** DATA PROVIDED follows **
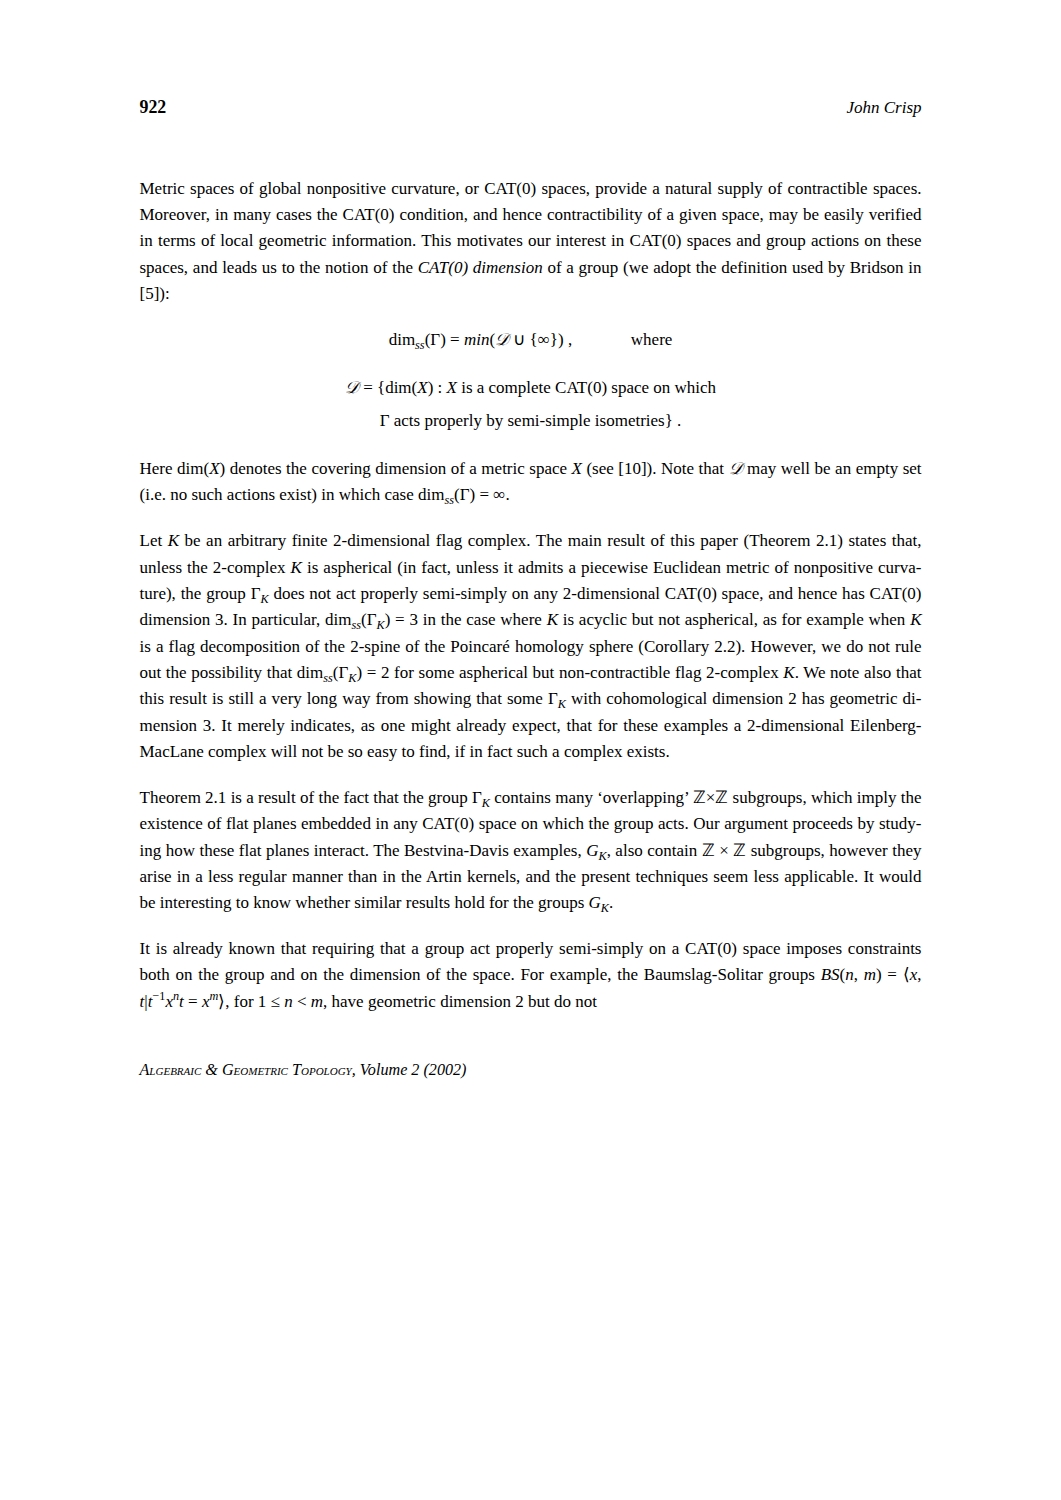922 John Crisp
Metric spaces of global nonpositive curvature, or CAT(0) spaces, provide a natural supply of contractible spaces. Moreover, in many cases the CAT(0) condition, and hence contractibility of a given space, may be easily verified in terms of local geometric information. This motivates our interest in CAT(0) spaces and group actions on these spaces, and leads us to the notion of the CAT(0) dimension of a group (we adopt the definition used by Bridson in [5]):
dimss(Γ) = min(𝒟 ∪ {∞}) , where
𝒟 = {dim(X) : X is a complete CAT(0) space on which
Γ acts properly by semi-simple isometries} .
Here dim(X) denotes the covering dimension of a metric space X (see [10]). Note that 𝒟 may well be an empty set (i.e. no such actions exist) in which case dimss(Γ) = ∞.
Let K be an arbitrary finite 2-dimensional flag complex. The main result of this paper (Theorem 2.1) states that, unless the 2-complex K is aspherical (in fact, unless it admits a piecewise Euclidean metric of nonpositive curvature), the group ΓK does not act properly semi-simply on any 2-dimensional CAT(0) space, and hence has CAT(0) dimension 3. In particular, dimss(ΓK) = 3 in the case where K is acyclic but not aspherical, as for example when K is a flag decomposition of the 2-spine of the Poincaré homology sphere (Corollary 2.2). However, we do not rule out the possibility that dimss(ΓK) = 2 for some aspherical but non-contractible flag 2-complex K. We note also that this result is still a very long way from showing that some ΓK with cohomological dimension 2 has geometric dimension 3. It merely indicates, as one might already expect, that for these examples a 2-dimensional Eilenberg-MacLane complex will not be so easy to find, if in fact such a complex exists.
Theorem 2.1 is a result of the fact that the group ΓK contains many ‘overlapping’ ℤ×ℤ subgroups, which imply the existence of flat planes embedded in any CAT(0) space on which the group acts. Our argument proceeds by studying how these flat planes interact. The Bestvina-Davis examples, GK, also contain ℤ × ℤ subgroups, however they arise in a less regular manner than in the Artin kernels, and the present techniques seem less applicable. It would be interesting to know whether similar results hold for the groups GK.
It is already known that requiring that a group act properly semi-simply on a CAT(0) space imposes constraints both on the group and on the dimension of the space. For example, the Baumslag-Solitar groups BS(n, m) = ⟨x, t|t−1xnt = xm⟩, for 1 ≤ n < m, have geometric dimension 2 but do not
Algebraic & Geometric Topology, Volume 2 (2002)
** End of DATA PROVIDED **
Every line above with the string "actions" in it needs to be copied.

Metric spaces of global nonpositive curvature, or CAT(0) spaces, provide a natural supply of contractible spaces. Moreover, in many cases the CAT(0) condition, and hence contractibility of a given space, may be easily verified in terms of local geometric information. This motivates our interest in CAT(0) spaces and group actions on these spaces, and leads us to the notion of the CAT(0) dimension of a group (we adopt the definition used by Bridson in [5]):
Here dim(X) denotes the covering dimension of a metric space X (see [10]). Note that 𝒟 may well be an empty set (i.e. no such actions exist) in which case dimss(Γ) = ∞.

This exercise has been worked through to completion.